WHAT YOU SHOULD DO |
Pull everything from "Blake McBride (2025-09-18" down to "add the rest." out of the post on Maven profiles, copying it word for word.

I used InteliJ and I didn't like that it doesn't really understand project structure and especially profiles. NB works with maven to figure out dependencies and you can use profiles to share build groups with other devs.

For example here you have a full build and a utils build that can be built separately (not always great, but it works good enough in NB):

<?xml version="1.0" encoding="UTF-8"?>
<project xmlns="http://maven.apache.org/POM/4.0.0";
         xmlns:xsi="http://www.w3.org/2001/XMLSchema-instance";
         xsi:schemaLocation="http://maven.apache.org/POM/4.0.0 https://maven.apache.org/xsd/maven-4.0.0.xsd";>

    <modelVersion>4.0.0</modelVersion>
    <groupId>pl.myproject</groupId>
    <artifactId>myproject</artifactId>
    <version>1.0-SNAPSHOT</version>
    <packaging>pom</packaging>
    <name>myproject</name>

    <modules>
        <module>myproject-core</module>
        <module>myproject-saas</module>
        <module>myproject-utils</module>
        <module>myproject-dwh</module>
        <module>myproject-lms-client</module>
        <module>myproject-extapp</module>
        <module>myproject-opac</module>
    </modules>

    <profiles>
        <!-- default -->
        <profile>
            <id>full</id>
            <activation>
<activeByDefault>true</activeByDefault>
            </activation>
            <modules>
                <module>myproject-core</module>
                <module>myproject-saas</module>
                <module>myproject-lms-client</module>
                <module>myproject-extapp</module>
                <module>myproject-aash</module>
                <module>myproject-utils</module>
                <module>myproject-dwh</module>
                <module>myproject-opac</module>
            </modules>
        </profile>

        <!-- UTILS -->
        <profile>
            <id>utils-build-only</id>
            <properties>
<skip.integration.tests>true</skip.integration.tests>
<skip.unit.tests>true</skip.unit.tests>
            </properties>
            <modules>
                <module>myproject-saas</module>
                <module>myproject-utils</module>
            </modules>
        </profile>
        <profile>
            <id>utils-development</id>
            <properties>
<skip.integration.tests>true</skip.integration.tests>
            </properties>
            <modules>
                <module>myproject-saas</module>
                <module>myproject-utils</module>
            </modules>
        </profile>
        <profile>
            <id>utils-full</id>
            <modules>
                <module>myproject-saas</module>
                <module>myproject-utils</module>
            </modules>
        </profile>
    </profiles>

    <build>
        <plugins>
            <plugin>
<groupId>org.apache.maven.plugins</groupId>
<artifactId>maven-compiler-plugin</artifactId>
                <version>3.14.0</version>
                <configuration>
                    <release>17</release>
                    <encoding>UTF-8</encoding>
                </configuration>
            </plugin>
        </plugins>
    </build>

    <dependencies>
        <dependency>
<groupId>org.apache.logging.log4j</groupId>
            <artifactId>log4j-core</artifactId>
            <version>2.24.3</version>
        </dependency>
        <dependency>
            <groupId>org.junit.jupiter</groupId>
<artifactId>junit-jupiter-engine</artifactId>
            <scope>test</scope>
        </dependency>
    </dependencies>

</project>



Blake McBride (2025-09-18 22:42):
According to ChatGPT:

If you have *multiple source roots*, Maven itself only supports a *single* |<sourceDirectory>| and |<testSourceDirectory>| in the |<build>| section. To handle *more than one*, you need to *declare one as the “main”* and then use the |build-helper-maven-plugin| to add the rest.

Dataset entries:
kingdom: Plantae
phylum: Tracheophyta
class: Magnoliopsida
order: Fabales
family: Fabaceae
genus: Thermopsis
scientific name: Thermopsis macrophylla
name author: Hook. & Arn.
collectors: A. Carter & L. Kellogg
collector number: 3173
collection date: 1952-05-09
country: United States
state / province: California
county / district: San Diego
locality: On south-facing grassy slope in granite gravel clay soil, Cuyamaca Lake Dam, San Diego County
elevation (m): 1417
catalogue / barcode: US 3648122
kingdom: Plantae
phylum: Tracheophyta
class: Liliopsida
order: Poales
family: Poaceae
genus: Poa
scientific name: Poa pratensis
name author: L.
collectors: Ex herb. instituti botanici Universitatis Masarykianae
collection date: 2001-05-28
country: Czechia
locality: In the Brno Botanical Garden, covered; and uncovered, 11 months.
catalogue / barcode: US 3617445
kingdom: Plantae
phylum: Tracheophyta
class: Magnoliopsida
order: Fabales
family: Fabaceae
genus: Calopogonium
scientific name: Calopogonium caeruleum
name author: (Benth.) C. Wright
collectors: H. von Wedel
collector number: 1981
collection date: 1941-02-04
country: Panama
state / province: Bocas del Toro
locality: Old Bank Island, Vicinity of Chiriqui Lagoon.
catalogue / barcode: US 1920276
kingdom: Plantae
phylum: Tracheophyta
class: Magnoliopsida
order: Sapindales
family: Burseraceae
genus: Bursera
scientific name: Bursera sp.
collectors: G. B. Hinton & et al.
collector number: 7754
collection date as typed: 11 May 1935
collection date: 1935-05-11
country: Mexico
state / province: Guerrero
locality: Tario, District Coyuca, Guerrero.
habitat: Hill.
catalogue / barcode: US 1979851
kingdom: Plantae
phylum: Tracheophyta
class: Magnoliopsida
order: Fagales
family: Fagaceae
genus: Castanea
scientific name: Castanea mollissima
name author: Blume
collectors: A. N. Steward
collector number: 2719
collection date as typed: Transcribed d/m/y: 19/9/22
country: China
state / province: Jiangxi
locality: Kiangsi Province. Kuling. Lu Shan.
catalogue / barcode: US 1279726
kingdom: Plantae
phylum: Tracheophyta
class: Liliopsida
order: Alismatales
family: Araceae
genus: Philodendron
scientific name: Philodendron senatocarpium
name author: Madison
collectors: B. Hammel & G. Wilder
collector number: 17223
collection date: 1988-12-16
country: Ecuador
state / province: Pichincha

OUTPUT FOR THIS EXERCISE |
Blake McBride (2025-09-18 22:42):
According to ChatGPT:

If you have *multiple source roots*, Maven itself only supports a *single* |<sourceDirectory>| and |<testSourceDirectory>| in the |<build>| section. To handle *more than one*, you need to *declare one as the “main”* and then use the |build-helper-maven-plugin| to add the rest.